• [Metin]
ABD ziyaretinde bir gazetecinin “Kürtlerle neden müzakere edemiyorsunuz” sorusu üzerine, Erdoğan, “Bilmeni isterim, şu anda parlamentoda benim partimin 50’yi aşkın milletvekili var. Bizim Kürtlerle sorunumuz yok, bizim sorunumuz PKK/PYD’li teröristlerle” dedi.

 

 

 

ABD ziyaretinde bir gazetecinin “Kürtlerle neden müzakere edemiyorsunuz” sorusu üzerine, Erdoğan, “Bilmeni isterim, şu anda parlamentoda benim partimin 50’yi aşkın milletvekili var. Bizim Kürtlerle sorunumuz yok, bizim sorunumuz PKK/PYD’li teröristlerle” dedi.

Oysa halkın seçtiği Kürt vekiller ve belediye başkanları ya tutuklu ya da hedef halinde… Şehirler, mahalleler, köyler zorun her türüyle karşı karşıya…

AKP yönetimi, sınırların içindeki Kürtlere aman vermediği gibi Suriye’nin kuzeyindeki bir oluşumun, Kürtlerin kendilerini yönetme hakkını da ortadan kaldırmanın çabasında. ABD’ye gidişin esas nedeni de Rojava’daki oluşumun tasfiye edilmesi çabalarından başka bir şey değil.

Bir Rusya, bir ABD, bir İran… Tüm hesap Kürtlerin rahat yüzü görmemeleri üzerine kurulu…

Ancak bu konuya girmeden önce başka bir konuyu konuşup, sonra buraya dönelim; Trump tarafından Erdoğan’a 9 Ekim’de gönderilen, önce gizlenen, ardından ABD basınında yer alınca haberdar olduğumuz o skandal mektubu herkes biliyor artık. Önce “Çöpe attık” demişlerdi. Sonra iç politikaya malzeme yapılmak üzere “Götürüp iade edeceğiz” dediler. Erdoğan, zevahiri kurtarmak adına o mektubu ve beraberindeki Mazlum Kobani mektubunu yanında ABD’ye götürdü. Erdoğan; “O mektupları bugün Sayın Başkan’a ben tekrar taktim ettim” dedi ABD’de yaptığı açıklamada.

Ancak Erdoğan, gitmeden önce yaptığı o jestten hiç söz etmemişti. Sonra da hiç gündeme getirmedi tahliyeyi. Yandaş medya da suskun kalmıştı o gelişmeye. Erdoğan ABD’ye giderken FETÖ’nun “1 numarası”na verip veriştirmiş, Gülen’in iadesinden söz etmiş olsa da halka bu yönlü konuşsa da diğer yandan “FETÖ davası”ndan tutuklu olan ABD vatandaşı Trump’ın isteği üzerine hapisten çıkarılıyordu. Ne Erdoğan ne Saray sözcüleri ne de yandaş medya söz etti o skandal tahliyeden.

• [Verilen Bilgiler]
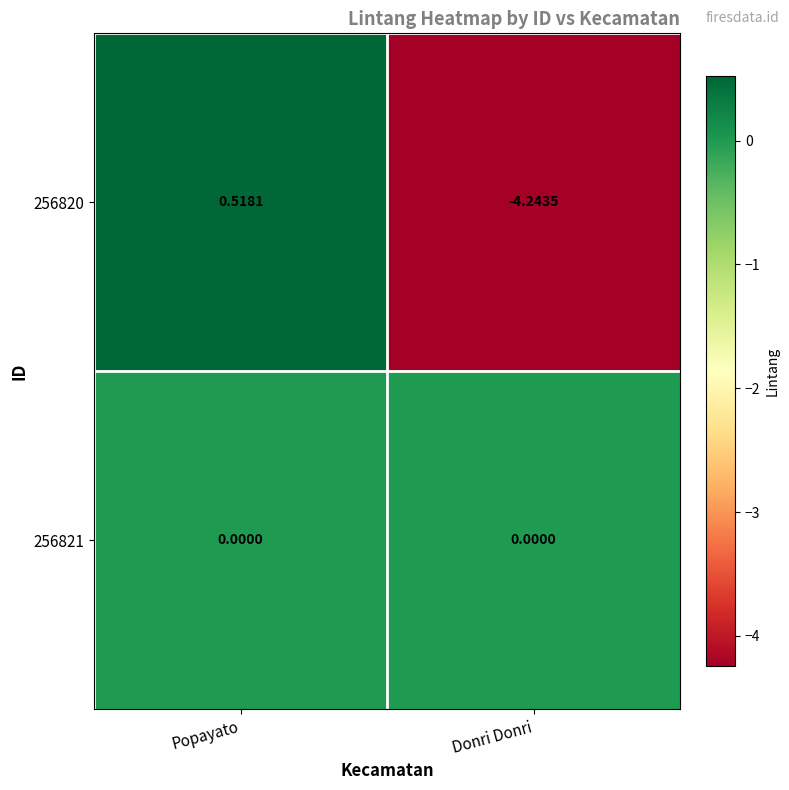

At which category does the chart reach its minimum across all series?

Donri Donri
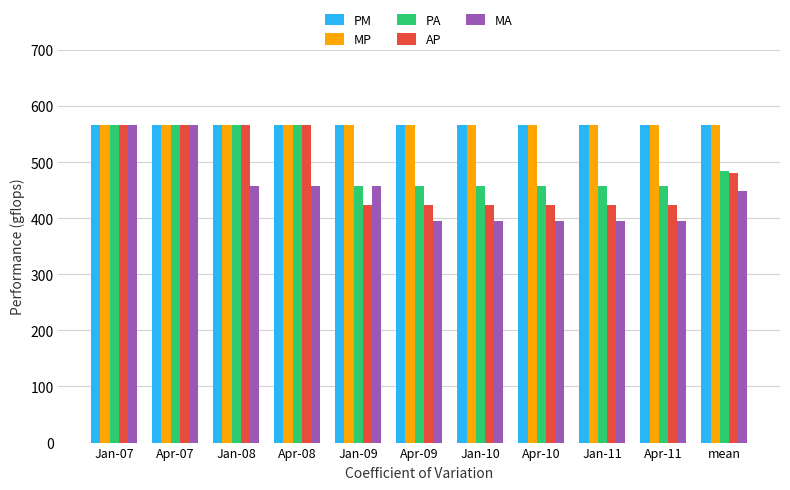

Read the PM value at mean.

565.5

• [Görev 1] Metne göre Trump'ın Erdoğan'a gönderdiği mektup hangi tarihte gönderilmiş?
• [Görev 2] Metindeki "AKP yönetimi, sınırların içindeki" diye başlayan paragrafı ana bilgilerini koruyarak daha kısa biçimde yeniden yazın.
• [Görev 3] Metinde "Ancak bu konuya" sözleriyle başlayıp "ABD’de yaptığı açıklamada." sözlerine kadar devam eden bölümü aynen aktarın.
Satırların metinle bir ilgisi yoktur.

• [Yanıt 1] 9 Ekim'de.

• [Yanıt 2] AKP yönetimi, sınır içindeki Kürtlere aman vermemenin yanı sıra Suriye'nin kuzeyindeki oluşumda Kürtlerin kendini yönetme hakkını da ortadan kaldırmaya çalışıyor. ABD ziyaretinin asıl nedeni, Rojava'daki oluşumu tasfiye etme çabası.

• [Yanıt 3]
Ancak bu konuya girmeden önce başka bir konuyu konuşup, sonra buraya dönelim; Trump tarafından Erdoğan’a 9 Ekim’de gönderilen, önce gizlenen, ardından ABD basınında yer alınca haberdar olduğumuz o skandal mektubu herkes biliyor artık. Önce “Çöpe attık” demişlerdi. Sonra iç politikaya malzeme yapılmak üzere “Götürüp iade edeceğiz” dediler. Erdoğan, zevahiri kurtarmak adına o mektubu ve beraberindeki Mazlum Kobani mektubunu yanında ABD’ye götürdü. Erdoğan; “O mektupları bugün Sayın Başkan’a ben tekrar taktim ettim” dedi ABD’de yaptığı açıklamada.